🤖 AI Summary
To address the performance limitations and computational redundancy arising from fixed reasoning strategies in large language models (LLMs) for multi-hop question answering, this paper proposes DyPlan-verify—a dynamic, content-aware framework that adaptively selects the optimal strategy (reasoning, planning, or retrieval-augmented generation) per query. Its core innovation is the first integration of meta-strategy decision-making, multi-strategy routing, and a self-verification feedback loop within a dynamic planning paradigm; internal verification enables real-time correction and ensures tight alignment between selected strategies and question semantics. Evaluated on three benchmark datasets—HotpotQA, 2WikiMultiHopQA, and MuSiQue—DyPlan-verify achieves average accuracy improvements of 7–13%, while reducing output token count and retrieval overhead by 11–32%. The method thus significantly enhances accuracy, inference efficiency, and cost-effectiveness simultaneously.
📝 Abstract
Research has shown the effectiveness of reasoning (e.g., Chain-of-Thought), planning (e.g., SelfAsk), and retrieval augmented generation strategies to improve the performance of Large Language Models (LLMs) on various tasks, such as question answering. However, using a single fixed strategy to answer different kinds of questions is suboptimal in performance and inefficient in terms of generated output tokens and performed retrievals. In our work, we propose a novel technique DyPlan, to induce a dynamic strategy selection process in LLMs, to improve performance and reduce costs in question-answering.
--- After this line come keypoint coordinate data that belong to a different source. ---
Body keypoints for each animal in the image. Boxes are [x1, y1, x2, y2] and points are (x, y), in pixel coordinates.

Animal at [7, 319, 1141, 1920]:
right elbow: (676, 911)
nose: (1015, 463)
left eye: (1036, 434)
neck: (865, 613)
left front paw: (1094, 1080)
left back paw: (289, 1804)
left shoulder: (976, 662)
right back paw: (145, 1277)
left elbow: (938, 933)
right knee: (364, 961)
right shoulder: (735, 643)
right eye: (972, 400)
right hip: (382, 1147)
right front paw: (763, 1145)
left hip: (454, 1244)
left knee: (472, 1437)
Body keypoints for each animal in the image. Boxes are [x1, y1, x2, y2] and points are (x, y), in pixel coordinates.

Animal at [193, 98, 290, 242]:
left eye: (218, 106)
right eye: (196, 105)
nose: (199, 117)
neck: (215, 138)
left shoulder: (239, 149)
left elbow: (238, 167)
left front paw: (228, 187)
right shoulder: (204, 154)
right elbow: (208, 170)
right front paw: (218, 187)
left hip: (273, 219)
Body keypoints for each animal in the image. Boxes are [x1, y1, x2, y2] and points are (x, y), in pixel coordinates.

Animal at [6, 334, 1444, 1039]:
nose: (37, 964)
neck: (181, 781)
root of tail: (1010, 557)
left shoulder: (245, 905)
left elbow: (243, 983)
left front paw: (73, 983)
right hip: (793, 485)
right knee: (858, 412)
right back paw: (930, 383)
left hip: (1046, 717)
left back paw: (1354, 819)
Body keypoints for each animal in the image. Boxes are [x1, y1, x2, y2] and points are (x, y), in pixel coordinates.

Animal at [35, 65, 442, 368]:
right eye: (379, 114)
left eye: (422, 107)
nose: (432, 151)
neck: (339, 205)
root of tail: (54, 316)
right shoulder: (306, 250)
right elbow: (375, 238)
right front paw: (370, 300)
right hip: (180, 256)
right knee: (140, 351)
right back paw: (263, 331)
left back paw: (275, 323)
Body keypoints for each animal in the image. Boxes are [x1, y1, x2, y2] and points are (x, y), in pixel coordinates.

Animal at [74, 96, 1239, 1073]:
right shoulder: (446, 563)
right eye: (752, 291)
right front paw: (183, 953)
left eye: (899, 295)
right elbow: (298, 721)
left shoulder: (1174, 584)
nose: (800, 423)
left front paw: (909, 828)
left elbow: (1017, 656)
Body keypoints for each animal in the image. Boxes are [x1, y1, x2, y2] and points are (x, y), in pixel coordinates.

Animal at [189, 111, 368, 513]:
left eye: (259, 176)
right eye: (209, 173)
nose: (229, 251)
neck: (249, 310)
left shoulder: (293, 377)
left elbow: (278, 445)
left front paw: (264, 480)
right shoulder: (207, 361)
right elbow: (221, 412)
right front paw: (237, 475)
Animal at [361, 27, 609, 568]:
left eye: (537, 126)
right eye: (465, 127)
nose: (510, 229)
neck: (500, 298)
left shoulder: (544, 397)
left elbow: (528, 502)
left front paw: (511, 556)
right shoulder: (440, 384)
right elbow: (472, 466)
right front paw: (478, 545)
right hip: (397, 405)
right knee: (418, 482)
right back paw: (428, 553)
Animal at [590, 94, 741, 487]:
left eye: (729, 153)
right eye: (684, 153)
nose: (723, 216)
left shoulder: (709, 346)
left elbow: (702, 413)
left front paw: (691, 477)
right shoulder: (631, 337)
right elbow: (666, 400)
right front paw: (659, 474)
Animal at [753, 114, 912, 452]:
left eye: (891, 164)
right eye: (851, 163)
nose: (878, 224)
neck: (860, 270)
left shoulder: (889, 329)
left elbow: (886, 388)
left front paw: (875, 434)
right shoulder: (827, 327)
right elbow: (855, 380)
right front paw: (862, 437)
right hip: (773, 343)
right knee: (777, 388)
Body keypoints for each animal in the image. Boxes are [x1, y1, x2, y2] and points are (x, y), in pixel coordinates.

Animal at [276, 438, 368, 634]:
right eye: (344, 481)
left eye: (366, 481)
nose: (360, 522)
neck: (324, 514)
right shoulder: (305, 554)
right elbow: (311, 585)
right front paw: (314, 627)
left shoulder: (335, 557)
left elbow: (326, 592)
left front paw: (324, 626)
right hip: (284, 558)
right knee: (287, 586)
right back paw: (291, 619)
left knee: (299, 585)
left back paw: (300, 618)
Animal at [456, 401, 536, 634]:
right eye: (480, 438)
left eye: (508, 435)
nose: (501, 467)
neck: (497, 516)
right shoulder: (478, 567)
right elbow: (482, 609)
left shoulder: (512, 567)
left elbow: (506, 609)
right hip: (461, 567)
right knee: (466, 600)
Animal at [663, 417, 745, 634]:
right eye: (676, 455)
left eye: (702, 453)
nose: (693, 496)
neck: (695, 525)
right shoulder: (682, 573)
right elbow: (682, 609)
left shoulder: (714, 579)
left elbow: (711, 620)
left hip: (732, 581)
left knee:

DyPlan incorporates an initial decision step to select the most suitable strategy conditioned on the input question and guides the LLM's response generation accordingly. We extend DyPlan to DyPlan-verify, adding an internal verification and correction process to further enrich the generated answer. Experiments on three prominent multi-hop question answering (MHQA) datasets reveal how DyPlan can improve model performance by 7-13% while reducing the cost by 11-32% relative to the best baseline model.